Suas barracas oferecem uma grande variedade de animais destinados à culinária, cobras gigantes, ou ratos empalados em palitos. E apenas turistas de estômago forte são capazes de visitar esse mercado até o fim.

O vendedor de morcegos Stenly Timbuleng diz que vende seus produtos a 60.000 rúpias (4 euros) por quilo para compradores da região, cuja sopa de morcego é uma das especialidades culinárias.

“Eu vendo entre 40 e 60 quilos por dia”, contou o homem de 45 anos à AFP.

“O vírus não teve efeito nas vendas. Meus clientes ainda estão chegando”, diz ele.

Lince Rengkuan – cujo restaurante serve morcegos cozidos em um ensopado de leite de coco e especiarias – explica que o segredo está na boa preparação.

“Se você não cozinhar o morcego o suficiente, é claro que pode ser perigoso”, afirma.

“Mas nós cozinhamos bem e até agora os clientes continuam vindo”, garante.

O comércio continua, apesar das diretrizes do governo local e da agência de saúde, que pede o fim da comercialização desses animais.

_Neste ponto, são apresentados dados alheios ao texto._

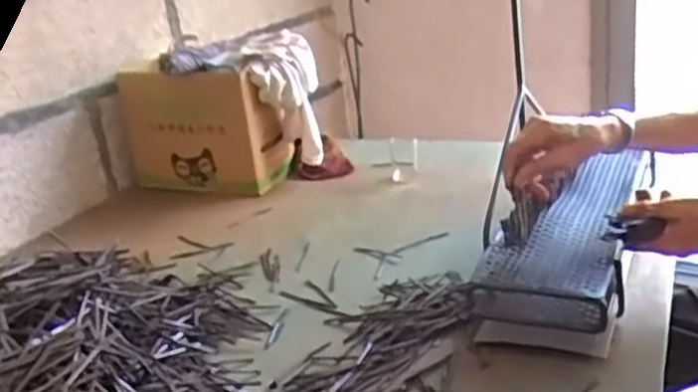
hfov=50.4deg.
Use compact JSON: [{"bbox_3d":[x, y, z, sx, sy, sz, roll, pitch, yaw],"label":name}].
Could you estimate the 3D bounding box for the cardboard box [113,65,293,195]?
[{"bbox_3d":[-0.285,-0.133,1.452,0.311,0.229,0.135,3,23,26],"label":"cardboard box"}]

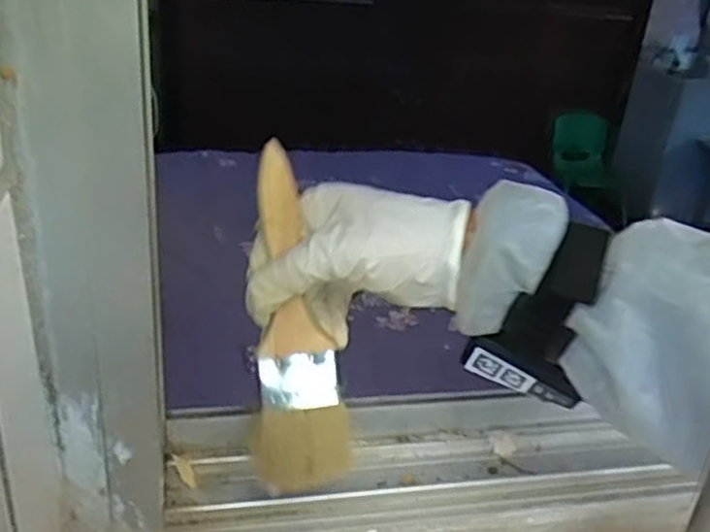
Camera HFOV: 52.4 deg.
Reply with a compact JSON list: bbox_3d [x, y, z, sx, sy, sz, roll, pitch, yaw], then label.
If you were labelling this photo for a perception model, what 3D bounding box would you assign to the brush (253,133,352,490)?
[{"bbox_3d":[-0.034,0.027,0.389,0.048,0.181,0.014,-5,-1,-20],"label":"brush"}]

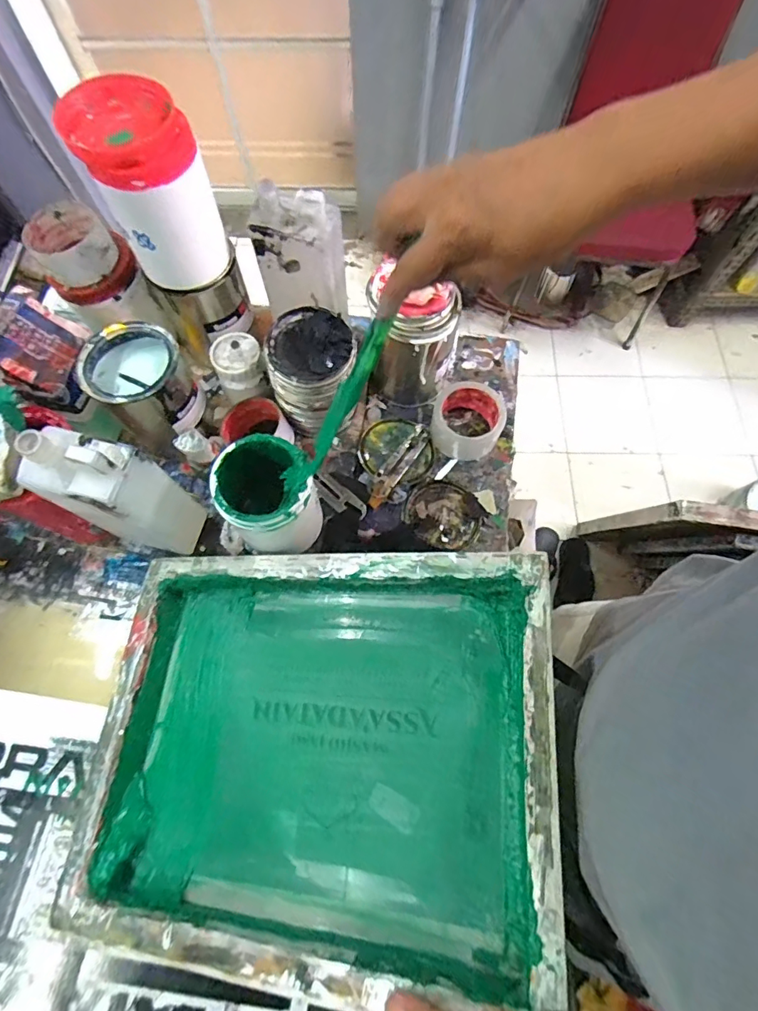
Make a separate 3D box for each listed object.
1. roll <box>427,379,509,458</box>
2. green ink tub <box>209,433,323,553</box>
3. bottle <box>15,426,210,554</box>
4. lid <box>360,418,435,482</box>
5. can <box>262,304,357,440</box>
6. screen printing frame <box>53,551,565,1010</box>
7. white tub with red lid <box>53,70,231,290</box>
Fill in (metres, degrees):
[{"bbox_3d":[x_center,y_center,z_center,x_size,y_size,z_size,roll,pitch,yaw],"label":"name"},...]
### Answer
[{"bbox_3d":[0.120,-0.117,0.651,0.096,0.048,0.094,0,69,0],"label":"roll"},{"bbox_3d":[-0.117,-0.003,0.536,0.096,0.142,0.093,0,69,0],"label":"green ink tub"},{"bbox_3d":[-0.264,-0.008,0.504,0.094,0.230,0.070,14,70,5],"label":"bottle"},{"bbox_3d":[0.026,-0.079,0.649,0.097,0.015,0.094,0,69,0],"label":"lid"},{"bbox_3d":[-0.079,-0.165,0.593,0.100,0.155,0.100,0,69,0],"label":"can"},{"bbox_3d":[-0.064,0.220,0.460,0.435,0.047,0.349,0,66,16],"label":"screen printing frame"},{"bbox_3d":[-0.228,-0.320,0.491,0.102,0.148,0.111,0,69,0],"label":"white tub with red lid"}]

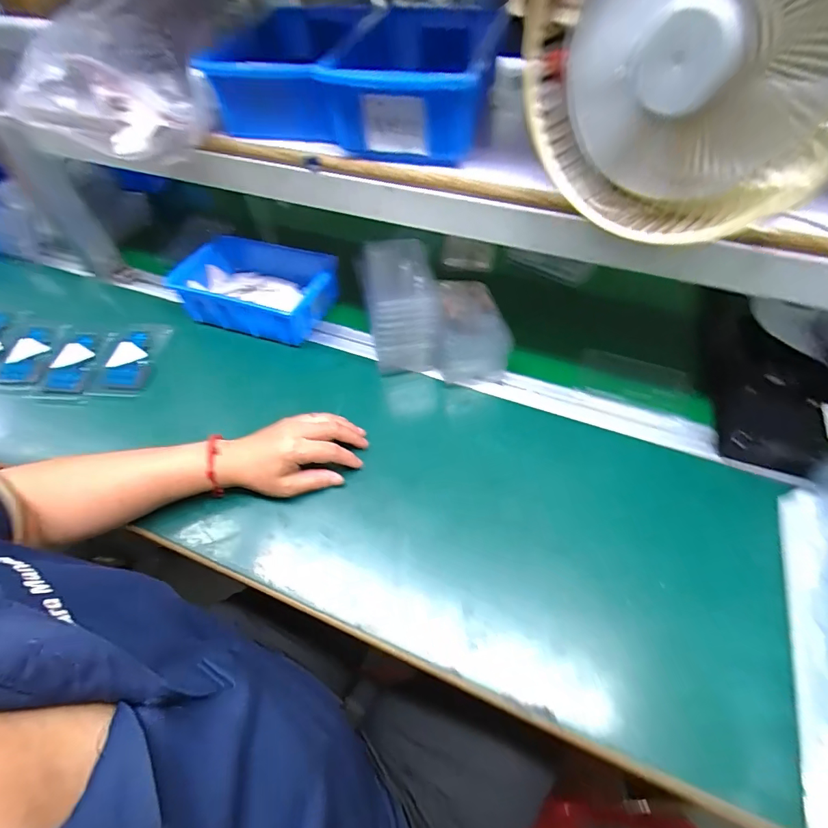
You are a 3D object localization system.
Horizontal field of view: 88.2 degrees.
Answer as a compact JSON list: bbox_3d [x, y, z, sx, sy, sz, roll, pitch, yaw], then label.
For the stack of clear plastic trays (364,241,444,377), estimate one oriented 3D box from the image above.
[{"bbox_3d":[-0.015,-0.135,0.539,0.086,0.119,0.127,-6,54,-1],"label":"stack of clear plastic trays"}]

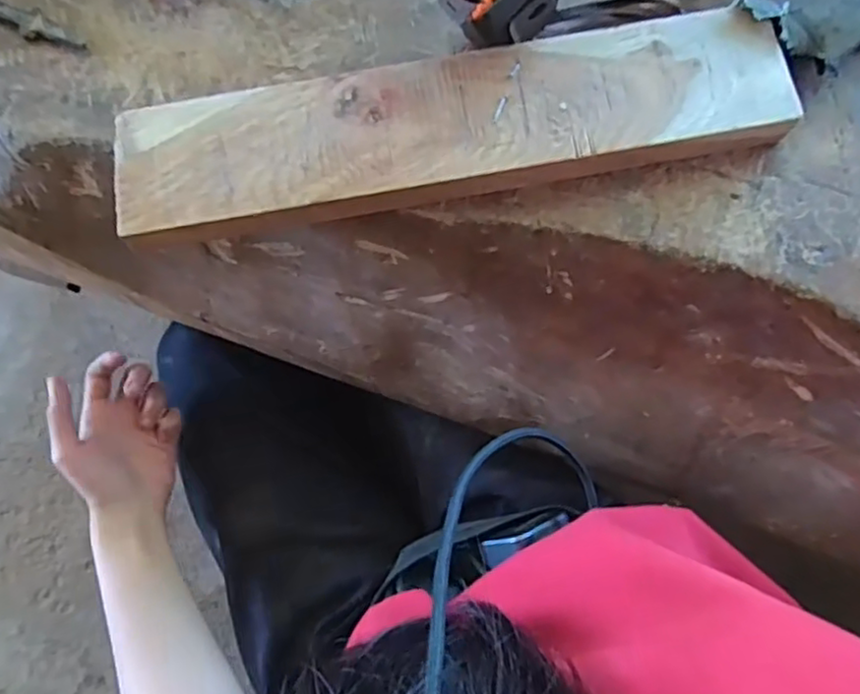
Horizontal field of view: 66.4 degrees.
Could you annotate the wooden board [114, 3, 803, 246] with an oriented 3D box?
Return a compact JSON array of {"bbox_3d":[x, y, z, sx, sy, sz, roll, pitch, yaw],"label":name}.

“Também pedimos que as pessoas não comam carne de animais suspeitos de transmitir uma doença que pode ser fatal”, acrescentou Ruddy Lengkong, chefe da agência local de comércio e indústria.

Na capital Jacarta, os vendedores de um mercado especializado também continuam vendendo cobras e sangue de cobra: “é bom para o senhor, cura todas as doenças e também as impede”, garante o vendedor.

As autoridades indonésias não relataram casos de pessoas infectadas com o vírus até agora, ao contrário da maioria dos países do Sudeste Asiático.